Saved data entries:
"""
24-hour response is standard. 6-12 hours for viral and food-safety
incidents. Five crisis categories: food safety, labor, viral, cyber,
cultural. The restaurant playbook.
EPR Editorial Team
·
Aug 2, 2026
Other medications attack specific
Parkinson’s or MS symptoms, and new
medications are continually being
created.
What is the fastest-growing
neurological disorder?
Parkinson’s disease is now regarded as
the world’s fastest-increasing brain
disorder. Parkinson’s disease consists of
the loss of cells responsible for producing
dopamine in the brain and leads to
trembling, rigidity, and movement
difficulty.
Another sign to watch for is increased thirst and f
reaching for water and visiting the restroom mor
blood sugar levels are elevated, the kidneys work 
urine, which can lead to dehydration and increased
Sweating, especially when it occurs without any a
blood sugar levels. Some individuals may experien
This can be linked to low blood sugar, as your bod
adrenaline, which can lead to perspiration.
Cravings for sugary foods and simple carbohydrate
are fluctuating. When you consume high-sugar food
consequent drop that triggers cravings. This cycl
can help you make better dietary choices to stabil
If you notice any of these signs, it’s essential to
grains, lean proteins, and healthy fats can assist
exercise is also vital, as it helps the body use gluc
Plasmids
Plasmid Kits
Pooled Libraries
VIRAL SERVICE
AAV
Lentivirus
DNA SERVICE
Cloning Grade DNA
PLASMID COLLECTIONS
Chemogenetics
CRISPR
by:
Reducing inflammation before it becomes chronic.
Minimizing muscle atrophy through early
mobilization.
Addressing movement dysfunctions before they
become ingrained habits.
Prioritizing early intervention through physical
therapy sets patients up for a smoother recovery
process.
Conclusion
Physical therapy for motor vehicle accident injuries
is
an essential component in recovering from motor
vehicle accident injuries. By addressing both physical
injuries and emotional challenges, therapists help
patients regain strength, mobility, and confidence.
"""
■ Exercise instructions: Exactly the lines from the one containing "Minimizing muscle atrophy through early" to the final line of the data, both included, should be printed, and nothing more.

■ Answer space:
Minimizing muscle atrophy through early
mobilization.
Addressing movement dysfunctions before they
become ingrained habits.
Prioritizing early intervention through physical
therapy sets patients up for a smoother recovery
process.
Conclusion
Physical therapy for motor vehicle accident injuries
is
an essential component in recovering from motor
vehicle accident injuries. By addressing both physical
injuries and emotional challenges, therapists help
patients regain strength, mobility, and confidence.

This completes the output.